Raleigh, N.C. — Latino advocacy groups rebuked Gov. Pat McCrory on Friday over his recent comments questioning the health of immigrant children the federal government has placed in North Carolina and the suitability of the families taking them in.
Close to 1,200 children who crossed the U.S.-Mexico border during the first six months of this year have been placed with sponsors – many times relatives – in North Carolina, and more are expected as the flood of children across the border continues.
McCrory on Tuesday criticized the federal government, saying state officials are "in the dark" about the identities of the children and their sponsors. He said he doubted anyone had conducted thorough background checks on the sponsors and said they might lack immunizations and pose a public health risk.
"At a minimum, we want to know who they are, where they're going and who their sponsors are," McCrory said.
Angeline Echeverria, executive director of El Pueblo, a nonprofit advocacy group for Latinos in the Triangle, said the governor never bothered to contact El Pueblo or any other organization working with the refugee children. All of the groups have the information he said his administration lacks.
"He seems to be spending a lot of energy raising fears, raising concerns about the unaccompanied minors, about the children who are fleeing violence," Echeverria said at a news conference. "We are very concerned about his setting a tone that is unwelcoming, a tone that is generating fear and mistrust."
Advocates said the suggestion that the children pose a health risk to others is unfounded because they have all been screened by doctors. Rev. William Barber, president of the state chapter of the NAACP, said previous generations of American immigrants faced similar accusations.
"American history is one of welcoming, but it also has an ugly side," Barber said, pointedly sending a message to McCrory: "Why are you picking on suffering immigrant children?"
There was no immediate response from McCrory's office.
Wake County resident Sabrina Cordova is sponsoring a Honduran teen and said her entire family, including her husband, the teen's former stepfather, went through criminal background checks and home inspections.
"In order to get him, we had to go through fingerprinting and everything," Cordova said. "They went through the house and checked for cleanliness, checked to make sure he was going to have somewhere to sleep, for food, checked to see how our family life was in general."
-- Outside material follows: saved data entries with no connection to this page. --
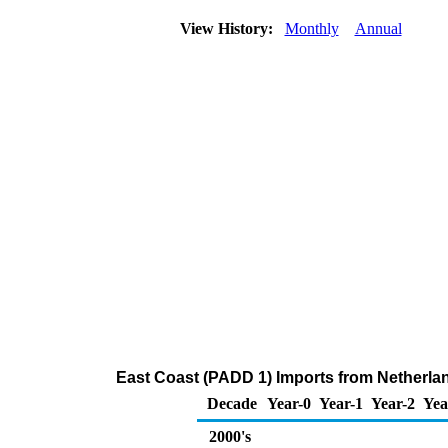
View History:
Monthly
Annual
East Coast (PADD 1) Imports from Netherla
Decade
Year-0
Year-1
Year-2
Yea
2000's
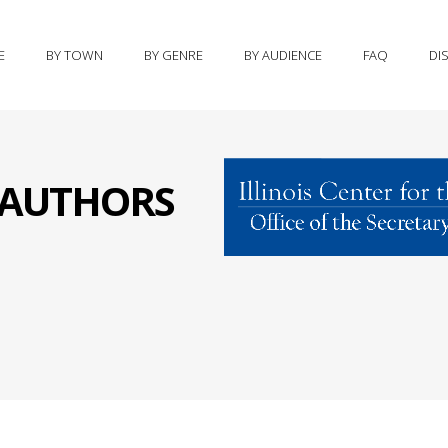
E
BY TOWN
BY GENRE
BY AUDIENCE
FAQ
DI
S AUTHORS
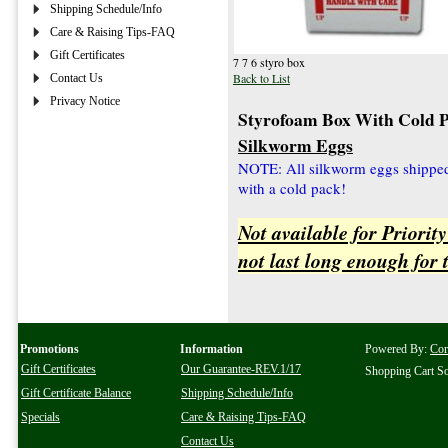
Shipping Schedule/Info
Care & Raising Tips-FAQ
Gift Certificates
7 7 6 styro box
Back to List
Contact Us
Privacy Notice
Styrofoam Box With Cold 
Silkworm Eggs
NOTE: All silkworm eggs shipped 
with a cold pack!
Not available for Priorit
not last long enough for
Promotions
Information
Powered By:
Co
Gift Certificates
Our Guarantee-REV.1/17
Shopping Cart S
Gift Certificate Balance
Shipping Schedule/Info
Specials
Care & Raising Tips-FAQ
Contact Us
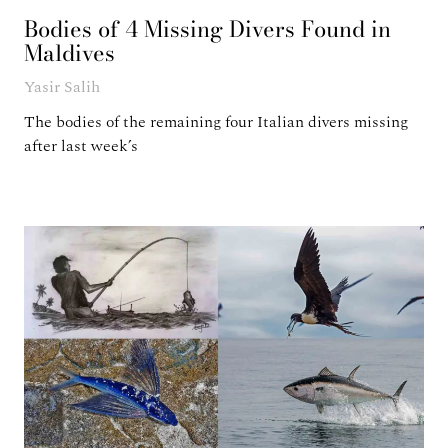
Bodies of 4 Missing Divers Found in
Maldives
Yasir Salih
The bodies of the remaining four Italian divers missing
after last week’s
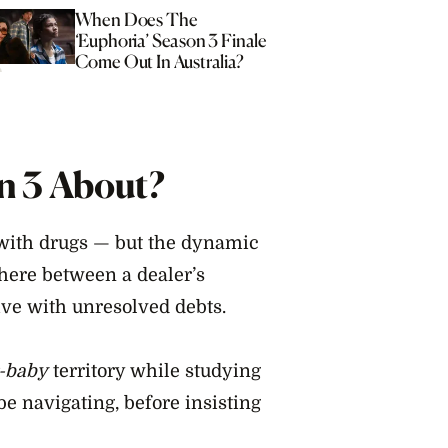
When Does The
‘Euphoria’ Season 3 Finale
Come Out In Australia?
n 3 About?
 with drugs — but the dynamic
here between a dealer’s
ve with unresolved debts.
-baby
territory while studying
be navigating, before insisting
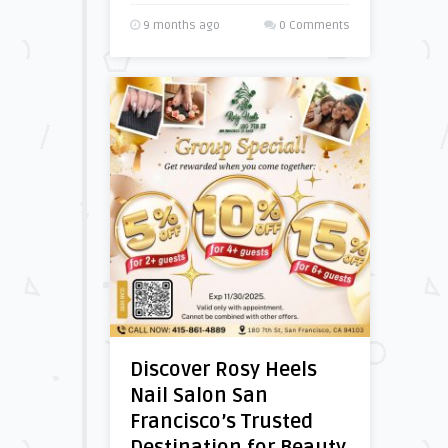
9 months ago
0 Comments
Discover Rosy Heels
Nail Salon San
Francisco’s Trusted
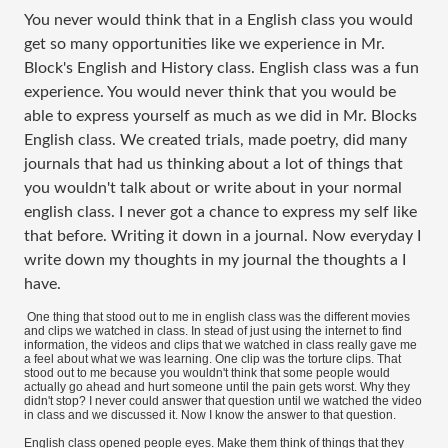
You never would think that in a English class you would
get so many opportunities like we experience in Mr.
Block's English and History class. English class was a fun
experience. You would never think that you would be
able to express yourself as much as we did in Mr. Blocks
English class. We created trials, made poetry, did many
journals that had us thinking about a lot of things that
you wouldn't talk about or write about in your normal
english class. I never got a chance to express my self like
that before. Writing it down in a journal. Now everyday I
write down my thoughts in my journal the thoughts a I
have.
One thing that stood out to me in english class was the different movies
and clips we watched in class. In stead of just using the internet to find
information, the videos and clips that we watched in class really gave me
a feel about what we was learning. One clip was the torture clips. That
stood out to me because you wouldn't think that some people would
actually go ahead and hurt someone until the pain gets worst. Why they
didn't stop? I never could answer that question until we watched the video
in class and we discussed it. Now I know the answer to that question.
English class opened people eyes. Make them think of things that they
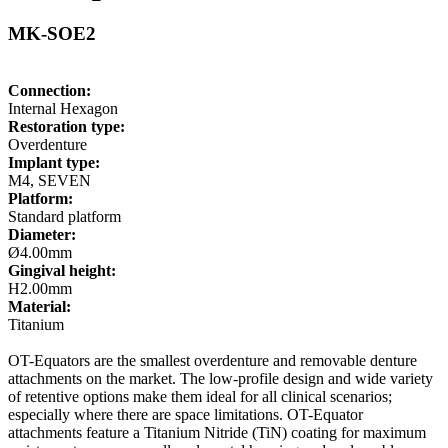
MK-SOE2
Connection:
Internal Hexagon
Restoration type:
Overdenture
Implant type:
M4, SEVEN
Platform:
Standard platform
Diameter:
Ø4.00mm
Gingival height:
H2.00mm
Material:
Titanium
OT-Equators are the smallest overdenture and removable denture
attachments on the market. The low-profile design and wide variety
of retentive options make them ideal for all clinical scenarios;
especially where there are space limitations. OT-Equator
attachments feature a Titanium Nitride (TiN) coating for maximum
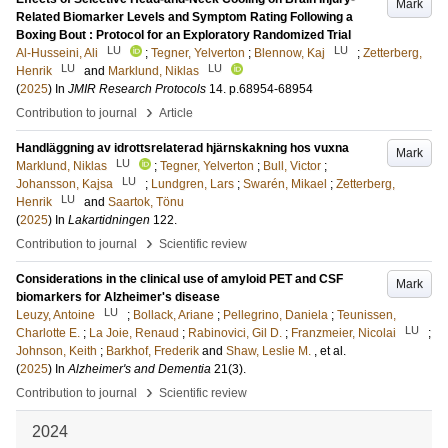
Mark
Related Biomarker Levels and Symptom Rating Following a
Boxing Bout : Protocol for an Exploratory Randomized Trial
LU
LU
Al-Husseini, Ali
;
Tegner, Yelverton
;
Blennow, Kaj
;
Zetterberg,
LU
LU
Henrik
and
Marklund, Niklas
(
2025
) In
JMIR Research Protocols
14
.
p.68954-68954
›
Contribution to journal
Article
Handläggning av idrottsrelaterad hjärnskakning hos vuxna
Mark
LU
Marklund, Niklas
;
Tegner, Yelverton
;
Bull, Victor
;
LU
Johansson, Kajsa
;
Lundgren, Lars
;
Swarén, Mikael
;
Zetterberg,
LU
Henrik
and
Saartok, Tönu
(
2025
) In
Lakartidningen
122
.
›
Contribution to journal
Scientific review
Considerations in the clinical use of amyloid PET and CSF
Mark
biomarkers for Alzheimer's disease
LU
Leuzy, Antoine
;
Bollack, Ariane
;
Pellegrino, Daniela
;
Teunissen,
LU
Charlotte E.
;
La Joie, Renaud
;
Rabinovici, Gil D.
;
Franzmeier, Nicolai
;
Johnson, Keith
;
Barkhof, Frederik
and
Shaw, Leslie M.
, et al.
(
2025
) In
Alzheimer's and Dementia
21
(3)
.
›
Contribution to journal
Scientific review
2024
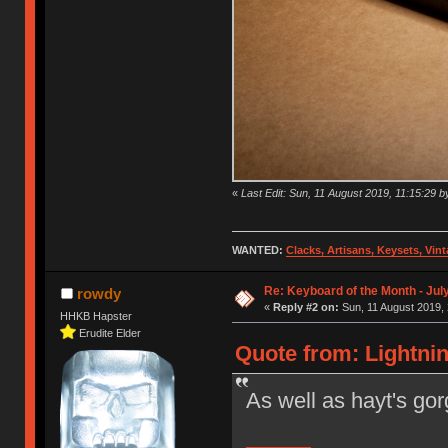
«
Last Edit: Sun, 11 August 2019, 11:15:29 b
WANTED:
Clacks, Artisans, Keysets, Vi
Re: Keyboard of the Month - Jul
rowdy
«
Reply #2 on:
Sun, 11 August 2019, 
HHKB Hapster
Erudite Elder
Quote from: Lightnin
As well as hayt's gor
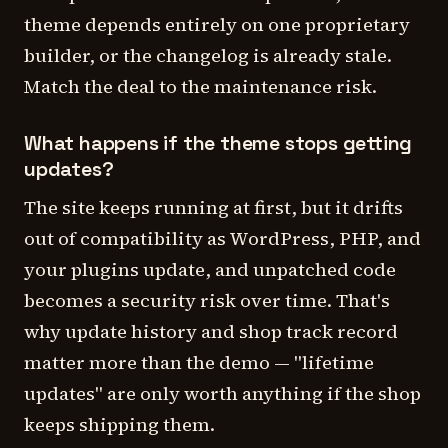
theme depends entirely on one proprietary
builder, or the changelog is already stale.
Match the deal to the maintenance risk.
What happens if the theme stops getting
updates?
The site keeps running at first, but it drifts
out of compatibility as WordPress, PHP, and
your plugins update, and unpatched code
becomes a security risk over time. That's
why update history and shop track record
matter more than the demo — "lifetime
updates" are only worth anything if the shop
keeps shipping them.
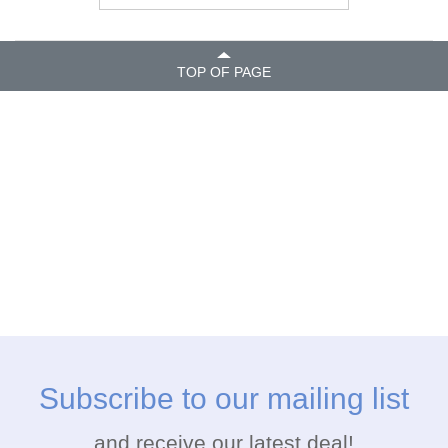
TOP OF PAGE
Subscribe to our mailing list
and receive our latest deal!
The teen received immunizations and a health screening before moving in, she said, and the family is receiving no government assistance to care for him.
Immigrant children by state
Chapel Hill Town Councilwoman Maria Palmer said numerous children show up for school across North Carolina each fall without necessary vaccinations, but school administrators are able to address such situations without the governor questioning their fitness to associate with other children.
McCrory should be more concerned with the thousands of children statewide living in poverty or whose families lack health insurance, Palmer said.
"These (immigrant) children ... are not the real threat to North Carolina," she said. "Your mean-spirited policies of denying basic assistance to working families and the middle class, that is the real threat to North Carolina."
Barber said McCrory is using the issue of immigrant children to distract the public from other issues confronting the state, from poverty to the closure of rural hospitals. The governor's criticism of the federal government also helps Republican candidates in the upcoming elections, Barber said.
"It's an old trick," he said. "What's wrong with the governor that (you) would make this your top issue with all of the other problems?"
During the news conference, Barber pulled a handful of Latino children up to the podium with signs reading "What If They Were Your Children?" and "Every Child Deserves a Chance at a Future." Although he told one girl that she didn't look like she posed a threat, none of the children was a recent immigrant who had been placed in North Carolina.
Cordova said that, like McCrory, she supports monitoring of the children.
"I don't have a problem with it. I think that's necessary. I think they need to keep up with them," she said.
Unlike the governor, however, she said she hopes the teen staying with her family can win political asylum so he doesn't return to gang violence in Honduras.
"He doesn't have anywhere to go," she said.